Woburn, MA. BitFlow Inc., a provider of frame grabbers for industrial, scientific, and military vision systems, today announced its sponsorship of the Purdue University engineering team selected to compete in the January 2017 SpaceX Hyperloop Pod Competition. The 18-member Purdue Hyperloop Team was among more than 120 universities who submitted designs earlier this year, and one of 29 teams invited to the next round.

Engineering drawing of proposed Purdue Hyperloop Pod (Courtesy of Purdue University)

“BitFlow is proud to work with the Purdue team as it develops the next generation of ultrahigh speed transportation, especially because they are relying on BitFlow frame grabbers and software development kits, along with technical support from our engineers,” said Donal Waide, director of sales and marketing for BitFlow. “This is a great opportunity for BitFlow to foster engineering students’ interest in machine-vision technology, and support to some of this country’s brightest young minds.”

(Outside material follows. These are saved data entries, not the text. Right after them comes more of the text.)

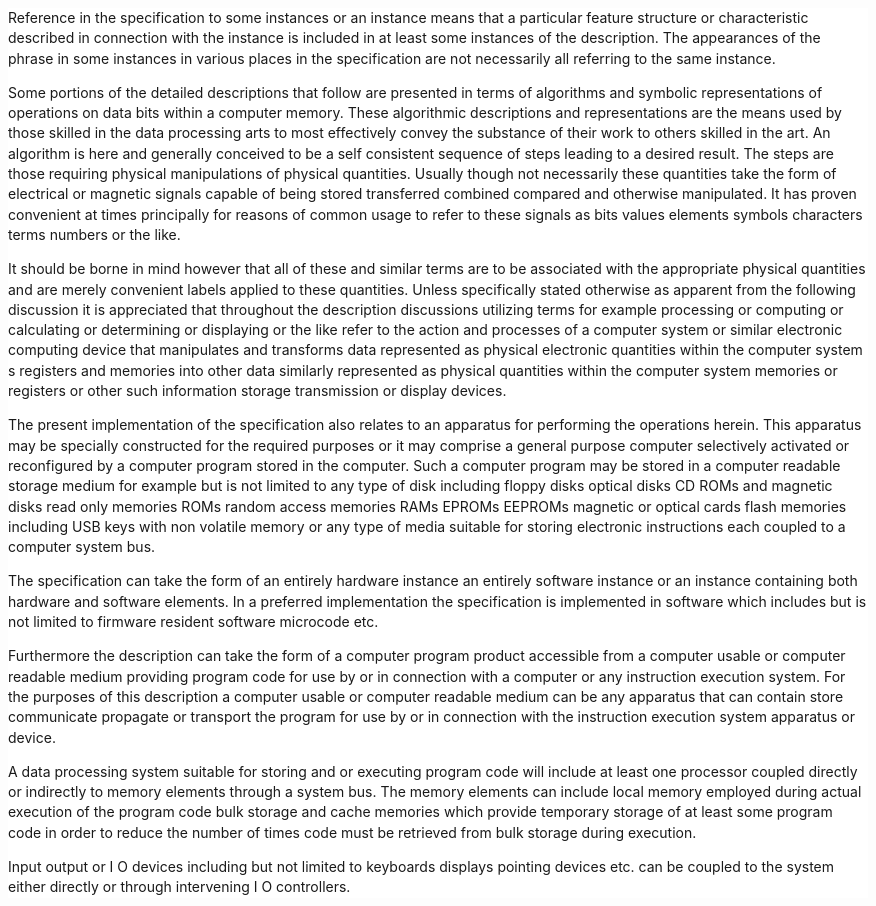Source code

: Reference in the specification to some instances or an instance means that a particular feature structure or characteristic described in connection with the instance is included in at least some instances of the description. The appearances of the phrase in some instances in various places in the specification are not necessarily all referring to the same instance.

Some portions of the detailed descriptions that follow are presented in terms of algorithms and symbolic representations of operations on data bits within a computer memory. These algorithmic descriptions and representations are the means used by those skilled in the data processing arts to most effectively convey the substance of their work to others skilled in the art. An algorithm is here and generally conceived to be a self consistent sequence of steps leading to a desired result. The steps are those requiring physical manipulations of physical quantities. Usually though not necessarily these quantities take the form of electrical or magnetic signals capable of being stored transferred combined compared and otherwise manipulated. It has proven convenient at times principally for reasons of common usage to refer to these signals as bits values elements symbols characters terms numbers or the like.

It should be borne in mind however that all of these and similar terms are to be associated with the appropriate physical quantities and are merely convenient labels applied to these quantities. Unless specifically stated otherwise as apparent from the following discussion it is appreciated that throughout the description discussions utilizing terms for example processing or computing or calculating or determining or displaying or the like refer to the action and processes of a computer system or similar electronic computing device that manipulates and transforms data represented as physical electronic quantities within the computer system s registers and memories into other data similarly represented as physical quantities within the computer system memories or registers or other such information storage transmission or display devices.

The present implementation of the specification also relates to an apparatus for performing the operations herein. This apparatus may be specially constructed for the required purposes or it may comprise a general purpose computer selectively activated or reconfigured by a computer program stored in the computer. Such a computer program may be stored in a computer readable storage medium for example but is not limited to any type of disk including floppy disks optical disks CD ROMs and magnetic disks read only memories ROMs random access memories RAMs EPROMs EEPROMs magnetic or optical cards flash memories including USB keys with non volatile memory or any type of media suitable for storing electronic instructions each coupled to a computer system bus.

The specification can take the form of an entirely hardware instance an entirely software instance or an instance containing both hardware and software elements. In a preferred implementation the specification is implemented in software which includes but is not limited to firmware resident software microcode etc.

Furthermore the description can take the form of a computer program product accessible from a computer usable or computer readable medium providing program code for use by or in connection with a computer or any instruction execution system. For the purposes of this description a computer usable or computer readable medium can be any apparatus that can contain store communicate propagate or transport the program for use by or in connection with the instruction execution system apparatus or device.

A data processing system suitable for storing and or executing program code will include at least one processor coupled directly or indirectly to memory elements through a system bus. The memory elements can include local memory employed during actual execution of the program code bulk storage and cache memories which provide temporary storage of at least some program code in order to reduce the number of times code must be retrieved from bulk storage during execution.

Input output or I O devices including but not limited to keyboards displays pointing devices etc. can be coupled to the system either directly or through intervening I O controllers.
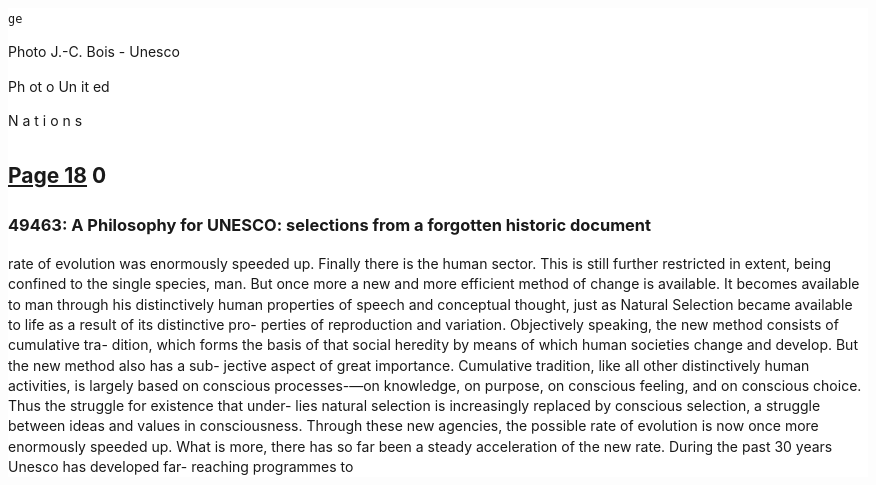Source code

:  
    ge 
Photo J.-C. Bois - Unesco 
  
     
 
Ph
ot
o 
Un
it
ed
 
N
a
t
i
o
n
s

## [Page 18](https://demo.humlab.umu.se/courier/074820engo.pdf#page=18) 0

### 49463: A Philosophy for UNESCO: selections from a forgotten historic document

rate of evolution was enormously 
speeded up. 
Finally there is the human sector. 
This is still further restricted in extent, 
being confined to the single species, 
man. But once more a new and more 
efficient method of change is available. 
It becomes available to man through 
his distinctively human properties of 
speech and conceptual thought, just as 
Natural Selection became available to 
life as a result of its distinctive pro- 
perties of reproduction and variation. 
Objectively speaking, the new 
method consists of cumulative tra- 
dition, which forms the basis of that 
social heredity by means of which 
human societies change and develop. 
But the new method also has a sub- 
jective aspect of great importance. 
Cumulative tradition, like all other 
distinctively human activities, is largely 
based on conscious processes-—on 
knowledge, on purpose, on conscious 
feeling, and on conscious choice. Thus 
the struggle for existence that under- 
lies natural selection is increasingly 
replaced by conscious selection, a 
struggle between ideas and values in 
consciousness. 
Through these new agencies, the 
possible rate of evolution is now once 
more enormously speeded up. What 
is more, there has so far been a steady 
acceleration of the new rate. 
During the past 30 years 
Unesco has developed far- 
reaching programmes to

Purdue’s team is deploying a BitFlow Axion-CL Camera Link frame grabber within its pod as part of a high-resolution video-based location finder. The frame grabber simplifies the multiple camera set-up by appearing in software as two completely independent frame grabbers, rather than a single unit. In dual-camera mode, as a result, two cameras do not need to be the same resolution, frame rate, trigger mode, or tap format, giving added versatility in the students’ design. The Axion-CL leverages BitFlow’s StreamSync system, an optimized DMA engine, and expanded I/O capabilities that provide flexibility in routing, enabling to accelerate image processing functions and solve vision design challenges.

Aimed at university students, the SpaceX Hyperloop Pod Competition was created to find the best, fastest pod design for a hyperloop transportation system. Following preliminary judging 29 teams, including Purdue, were selected to build three-fourth scale physical prototypes and test them on a one-mile Hyperloop test track that SpaceX constructed near its Hawthorne, CA, headquarters. The primary goal of the SpaceX Hyperloop Pod Competition is to produce a fail-safe, passenger-friendly, scalable prototype that successfully levitates throughout the length of the track.

In 2013, SpaceX and Tesla founder Elon Musk envisioned the “Hyperloop” concept as a fast transportation technology designed to revolutionize modern transit. It involves a levitating passenger capsule or “pod” propelled by magnets in a vacuum tube traveling at 750 mph. Such a system would reduce the travel time, for example, between San Francisco and Los Angeles to less than a half-hour. Musk has kept Hyperloop “open-source” and patent-free to encourage fresh thinking and drive innovative approaches to this revolutionary concept, whether the ideas came from students, independent engineering teams, or entrepreneurs.